▸ PROBLEM STATEMENT
Write out all of the lines below again, word for word, keeping every line as it is.

▸ DATA EXTRACT
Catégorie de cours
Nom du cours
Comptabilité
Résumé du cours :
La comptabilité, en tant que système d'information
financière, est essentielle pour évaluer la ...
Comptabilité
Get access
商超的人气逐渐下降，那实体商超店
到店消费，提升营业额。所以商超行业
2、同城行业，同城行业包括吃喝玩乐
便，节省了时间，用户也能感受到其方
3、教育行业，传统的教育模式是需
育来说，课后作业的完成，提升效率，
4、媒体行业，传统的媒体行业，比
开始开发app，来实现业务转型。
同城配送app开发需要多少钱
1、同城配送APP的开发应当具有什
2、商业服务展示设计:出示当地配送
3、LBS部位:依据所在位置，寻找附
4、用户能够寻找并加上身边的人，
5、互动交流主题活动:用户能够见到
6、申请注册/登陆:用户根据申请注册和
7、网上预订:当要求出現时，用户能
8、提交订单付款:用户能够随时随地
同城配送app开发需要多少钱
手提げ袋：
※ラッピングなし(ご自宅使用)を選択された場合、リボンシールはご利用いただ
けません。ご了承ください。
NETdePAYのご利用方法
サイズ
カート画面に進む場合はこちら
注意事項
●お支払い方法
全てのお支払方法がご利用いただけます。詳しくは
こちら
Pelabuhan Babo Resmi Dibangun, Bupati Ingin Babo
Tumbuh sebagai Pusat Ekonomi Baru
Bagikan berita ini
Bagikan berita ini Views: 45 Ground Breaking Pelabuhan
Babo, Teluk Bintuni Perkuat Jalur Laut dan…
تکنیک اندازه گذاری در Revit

▸ SOLUTION FOR THIS TASK
Catégorie de cours
Nom du cours
Comptabilité
Résumé du cours :
La comptabilité, en tant que système d'information
financière, est essentielle pour évaluer la ...
Comptabilité
Get access
商超的人气逐渐下降，那实体商超店
到店消费，提升营业额。所以商超行业
2、同城行业，同城行业包括吃喝玩乐
便，节省了时间，用户也能感受到其方
3、教育行业，传统的教育模式是需
育来说，课后作业的完成，提升效率，
4、媒体行业，传统的媒体行业，比
开始开发app，来实现业务转型。
同城配送app开发需要多少钱
1、同城配送APP的开发应当具有什
2、商业服务展示设计:出示当地配送
3、LBS部位:依据所在位置，寻找附
4、用户能够寻找并加上身边的人，
5、互动交流主题活动:用户能够见到
6、申请注册/登陆:用户根据申请注册和
7、网上预订:当要求出現时，用户能
8、提交订单付款:用户能够随时随地
同城配送app开发需要多少钱
手提げ袋：
※ラッピングなし(ご自宅使用)を選択された場合、リボンシールはご利用いただ
けません。ご了承ください。
NETdePAYのご利用方法
サイズ
カート画面に進む場合はこちら
注意事項
●お支払い方法
全てのお支払方法がご利用いただけます。詳しくは
こちら
Pelabuhan Babo Resmi Dibangun, Bupati Ingin Babo
Tumbuh sebagai Pusat Ekonomi Baru
Bagikan berita ini
Bagikan berita ini Views: 45 Ground Breaking Pelabuhan
Babo, Teluk Bintuni Perkuat Jalur Laut dan…
تکنیک اندازه گذاری در Revit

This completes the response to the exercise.